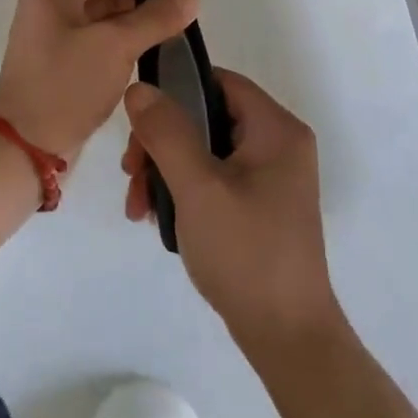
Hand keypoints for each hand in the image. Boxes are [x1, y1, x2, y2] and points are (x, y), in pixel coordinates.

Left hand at [0, 0, 198, 162]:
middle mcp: (47, 7)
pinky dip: (118, 48)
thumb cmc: (67, 86)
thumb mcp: (116, 47)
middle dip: (140, 3)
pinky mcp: (57, 65)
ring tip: (172, 36)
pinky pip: (94, 45)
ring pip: (100, 21)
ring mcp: (50, 38)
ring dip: (132, 27)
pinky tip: (147, 57)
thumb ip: (155, 18)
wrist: (25, 147)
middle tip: (181, 17)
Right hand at [121, 71, 340, 354]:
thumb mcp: (198, 187)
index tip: (138, 123)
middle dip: (161, 143)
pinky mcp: (259, 205)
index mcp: (276, 129)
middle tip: (131, 175)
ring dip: (165, 170)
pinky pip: (212, 178)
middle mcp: (278, 144)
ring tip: (138, 207)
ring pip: (204, 150)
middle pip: (206, 117)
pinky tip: (158, 220)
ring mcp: (270, 177)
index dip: (175, 91)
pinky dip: (182, 191)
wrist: (286, 336)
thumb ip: (166, 132)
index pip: (218, 81)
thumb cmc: (245, 252)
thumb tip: (138, 88)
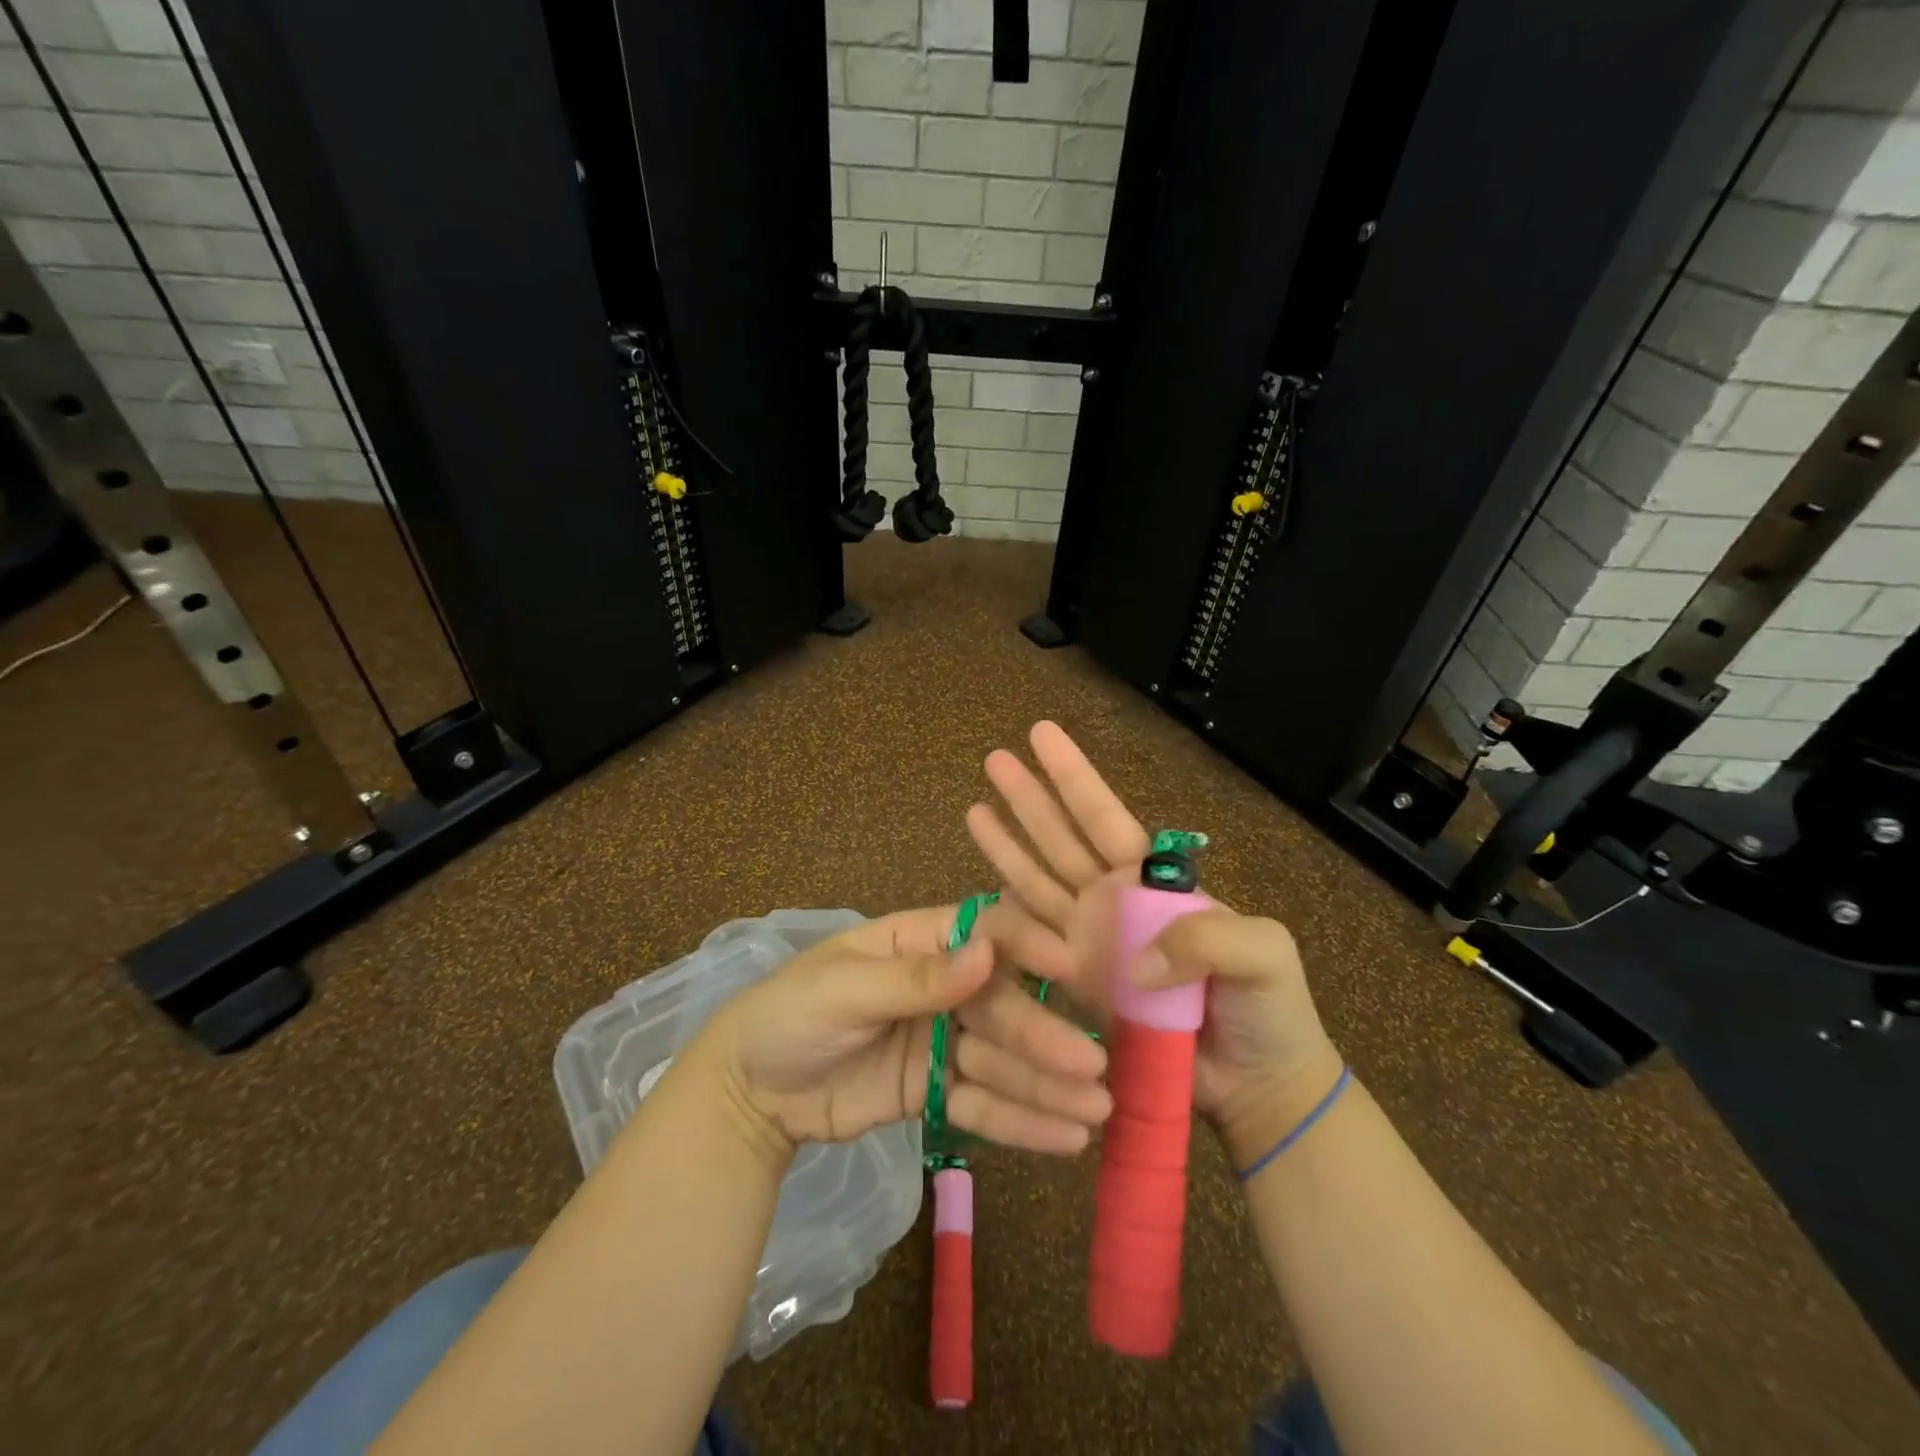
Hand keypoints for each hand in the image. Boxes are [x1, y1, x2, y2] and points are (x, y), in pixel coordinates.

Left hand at [693, 906, 1112, 1159]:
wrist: (746, 1094)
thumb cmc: (789, 1015)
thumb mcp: (843, 989)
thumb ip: (915, 979)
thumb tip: (986, 954)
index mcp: (918, 942)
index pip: (984, 932)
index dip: (1027, 946)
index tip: (1071, 968)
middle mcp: (941, 987)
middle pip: (1001, 1005)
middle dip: (1043, 1034)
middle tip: (1092, 1066)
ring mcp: (941, 1041)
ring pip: (1002, 1058)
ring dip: (1047, 1083)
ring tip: (1096, 1110)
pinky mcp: (936, 1092)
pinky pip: (983, 1103)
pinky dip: (1021, 1119)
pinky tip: (1065, 1135)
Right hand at [965, 722, 1341, 1162]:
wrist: (1256, 1083)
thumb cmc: (1268, 1009)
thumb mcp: (1261, 952)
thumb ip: (1203, 938)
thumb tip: (1130, 964)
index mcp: (1153, 881)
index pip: (1103, 817)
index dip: (1073, 776)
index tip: (1042, 735)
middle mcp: (1113, 900)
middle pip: (1060, 838)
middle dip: (1029, 797)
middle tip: (994, 758)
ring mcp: (1089, 941)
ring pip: (1036, 881)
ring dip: (1006, 844)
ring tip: (974, 808)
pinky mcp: (1074, 984)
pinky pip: (1032, 943)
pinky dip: (1006, 915)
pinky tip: (981, 887)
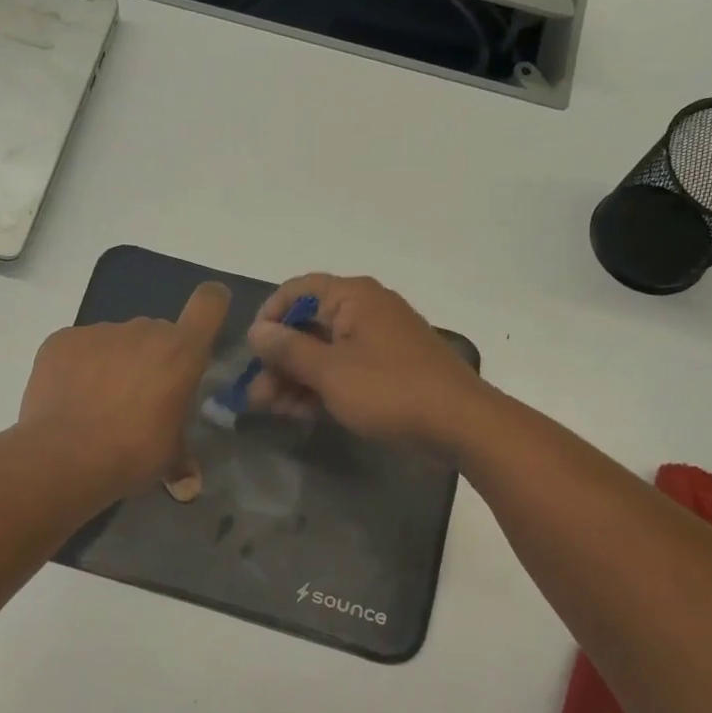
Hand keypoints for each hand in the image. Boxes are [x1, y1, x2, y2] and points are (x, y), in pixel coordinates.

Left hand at [19, 282, 230, 494]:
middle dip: (152, 358)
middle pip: (157, 332)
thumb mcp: (168, 457)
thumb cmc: (132, 454)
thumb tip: (189, 485)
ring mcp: (100, 331)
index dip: (211, 306)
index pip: (209, 303)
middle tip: (139, 397)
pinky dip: (78, 367)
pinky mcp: (62, 340)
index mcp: (181, 353)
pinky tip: (69, 399)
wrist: (65, 457)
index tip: (203, 325)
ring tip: (97, 403)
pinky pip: (79, 348)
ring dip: (114, 363)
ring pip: (116, 341)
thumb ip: (182, 458)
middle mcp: (144, 330)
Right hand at [245, 274, 480, 444]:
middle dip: (279, 360)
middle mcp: (365, 309)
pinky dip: (321, 387)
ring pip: (324, 352)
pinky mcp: (388, 368)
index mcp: (352, 296)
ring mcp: (379, 340)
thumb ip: (288, 349)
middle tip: (257, 395)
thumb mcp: (329, 371)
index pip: (297, 290)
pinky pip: (345, 369)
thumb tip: (257, 331)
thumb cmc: (389, 390)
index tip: (253, 352)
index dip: (269, 317)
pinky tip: (301, 413)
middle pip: (308, 325)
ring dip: (296, 378)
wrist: (459, 422)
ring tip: (275, 410)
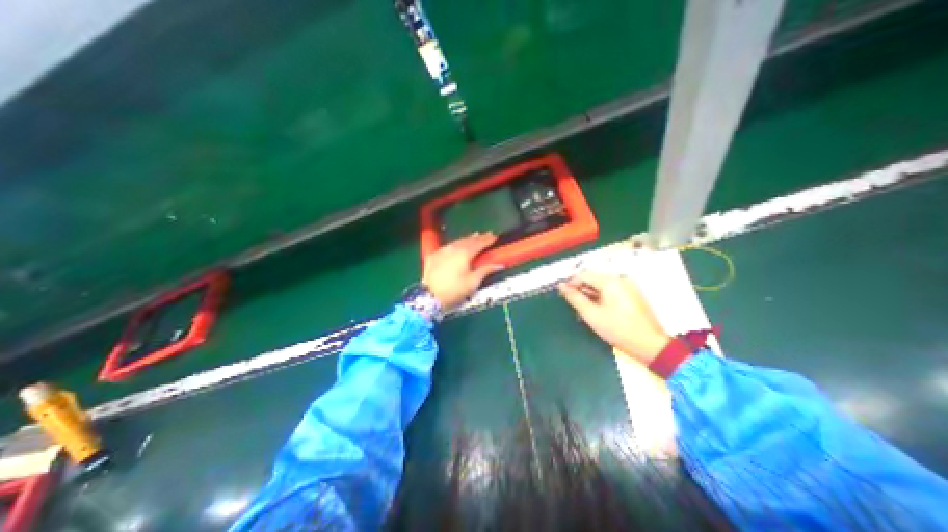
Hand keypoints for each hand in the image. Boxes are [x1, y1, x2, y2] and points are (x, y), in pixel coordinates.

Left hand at [422, 233, 501, 311]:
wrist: (429, 296)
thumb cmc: (454, 290)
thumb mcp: (473, 282)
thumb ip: (485, 270)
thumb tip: (499, 265)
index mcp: (465, 253)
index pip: (479, 243)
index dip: (488, 240)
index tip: (495, 237)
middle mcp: (454, 248)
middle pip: (468, 240)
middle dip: (479, 237)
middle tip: (487, 235)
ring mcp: (442, 250)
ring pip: (458, 241)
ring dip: (467, 239)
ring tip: (475, 237)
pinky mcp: (434, 255)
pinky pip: (448, 246)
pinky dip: (456, 244)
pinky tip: (457, 245)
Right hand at [558, 272, 668, 363]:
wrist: (650, 345)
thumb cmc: (617, 329)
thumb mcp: (591, 314)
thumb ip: (575, 298)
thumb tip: (561, 286)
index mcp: (611, 281)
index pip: (585, 275)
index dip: (571, 283)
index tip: (561, 294)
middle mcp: (621, 280)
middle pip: (594, 280)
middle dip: (580, 290)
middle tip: (571, 303)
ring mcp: (629, 288)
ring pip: (602, 287)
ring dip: (590, 295)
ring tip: (581, 310)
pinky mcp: (633, 296)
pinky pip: (611, 292)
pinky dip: (601, 299)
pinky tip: (595, 311)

* * * * *

* **WHAT NEEDS TO BE DONE**
Retype the entire listing exactly as it appears, dropping only the pictures.

* **TASK RESPONSE**
Hand keypoints for each hand in the image. Boxes are [x1, y1, x2, y2] and points are (x, y), in pixel coordinates.

Left hand at [0, 0, 198, 162]:
middle mcp: (47, 7)
pinky dip: (118, 48)
thumb cmc: (67, 86)
thumb mcp: (116, 47)
middle dip: (140, 3)
pinky mcp: (57, 65)
ring tip: (172, 36)
pinky pip: (94, 45)
ring pip: (100, 21)
ring mcp: (50, 38)
ring dip: (132, 27)
pinky tip: (147, 57)
thumb ip: (155, 18)
wrist: (25, 147)
middle tip: (181, 17)
Right hand at [121, 71, 340, 354]:
thumb mcp: (198, 187)
index tip: (138, 123)
middle dip: (161, 143)
pinky mcp: (259, 205)
index mcp: (276, 129)
middle tip: (131, 175)
ring dip: (165, 170)
pinky pip: (212, 178)
middle mcp: (278, 144)
ring tip: (138, 207)
ring pip: (204, 150)
middle pip: (206, 117)
pinky tip: (158, 220)
ring mcp: (270, 177)
index dip: (175, 91)
pinky dip: (182, 191)
wrist: (286, 336)
thumb ip: (166, 132)
index pip: (218, 81)
thumb cmc: (245, 252)
thumb tip: (138, 88)
Hand keypoints for each hand in the image. Boxes are [x1, y1, x2, y2] and points are (x, y), in pixel coordinates.

Left hand at [693, 906, 1112, 1159]:
wrist: (746, 1094)
thumb cmc: (789, 1015)
thumb mcp: (843, 989)
thumb ip: (915, 979)
thumb tip: (986, 954)
index mcp: (918, 942)
index pip: (984, 932)
index dip: (1027, 946)
index tip: (1071, 968)
middle mcp: (941, 987)
middle pip: (1001, 1005)
middle dip: (1043, 1034)
middle tip: (1092, 1066)
ring mcp: (941, 1041)
ring pip: (1002, 1058)
ring dip: (1047, 1083)
ring tip: (1096, 1110)
pinky mcp: (936, 1092)
pinky pip: (983, 1103)
pinky dip: (1021, 1119)
pinky tip: (1065, 1135)
Right hand at [965, 722, 1341, 1162]:
wrist: (1256, 1083)
thumb cmc: (1268, 1009)
thumb mcp: (1261, 952)
thumb ip: (1203, 938)
thumb tip: (1130, 964)
index mcp: (1153, 881)
index pip: (1103, 817)
index dip: (1073, 776)
index tip: (1042, 735)
middle mcp: (1113, 900)
middle pip: (1060, 838)
middle dip: (1029, 797)
middle tip: (994, 758)
ring mcp: (1089, 941)
ring pip: (1036, 881)
ring dip: (1006, 844)
ring tip: (974, 808)
pinky mcp: (1074, 984)
pinky pip: (1032, 943)
pinky dip: (1006, 915)
pinky tip: (981, 887)
Hand keypoints for each hand in the image. Boxes are [x1, y1, x2, y2] and points are (x, y), in pixel coordinates.

Left hand at [19, 282, 230, 494]:
middle dip: (152, 358)
middle pip: (157, 332)
thumb mcp: (168, 457)
thumb cmc: (132, 454)
thumb tip: (189, 485)
ring mcp: (100, 331)
index dip: (211, 306)
index pip: (209, 303)
middle tip: (139, 397)
pinky dip: (78, 367)
pinky mcp: (62, 340)
index mcp: (181, 353)
pinky tip: (69, 399)
wrist: (65, 457)
index tip: (203, 325)
ring tip: (97, 403)
pinky pip: (79, 348)
ring dip: (114, 363)
ring pip: (116, 341)
thumb ip: (182, 458)
middle mcp: (144, 330)
Right hand at [245, 274, 480, 444]:
middle dip: (279, 360)
middle mcp: (365, 309)
pinky dip: (321, 387)
ring pip: (324, 352)
pinky mcp: (388, 368)
index mcp: (352, 296)
ring mcp: (379, 340)
thumb ip: (288, 349)
middle tip: (257, 395)
thumb mcp: (329, 371)
index pip: (297, 290)
pinky pip: (345, 369)
thumb tip: (257, 331)
thumb cmc: (389, 390)
index tip: (253, 352)
index dip: (269, 317)
pinky tip: (301, 413)
middle pip: (308, 325)
ring dip: (296, 378)
wrist: (459, 422)
ring tip: (275, 410)
Hand keypoints for each hand in the image. Boxes are [x1, y1, x2, y2] and points are (x, y), in pixel coordinates.

Left hand at [422, 233, 501, 311]:
wrist: (429, 296)
thumb cmc: (454, 290)
thumb mcp: (473, 282)
thumb ip: (485, 270)
thumb tip: (499, 265)
index mcp: (465, 253)
index pip: (479, 243)
index dip: (488, 240)
index tip: (495, 237)
middle mcp: (454, 248)
middle pip: (468, 240)
middle dip: (479, 237)
middle tip: (487, 235)
ring mcp: (442, 250)
ring pip: (458, 241)
ring dip: (467, 239)
ring tip: (475, 237)
pinky mcp: (434, 255)
pinky pip: (448, 246)
pinky dip: (456, 244)
pinky tip: (457, 245)
Right hand at [558, 272, 668, 363]:
wrist: (650, 345)
thumb cmc: (617, 329)
thumb mcp: (591, 314)
thumb ip: (575, 298)
thumb tip: (561, 286)
index mcp: (611, 281)
index pip: (585, 275)
index dip: (571, 283)
index tip: (561, 294)
middle mcp: (621, 280)
middle pip: (594, 280)
middle dip: (580, 290)
middle tip: (571, 303)
ring mcp: (629, 288)
ring pip: (602, 287)
ring dip: (590, 295)
ring tip: (581, 310)
pinky mcp: (633, 296)
pinky pip: (611, 292)
pinky dip: (601, 299)
pinky tip: (595, 311)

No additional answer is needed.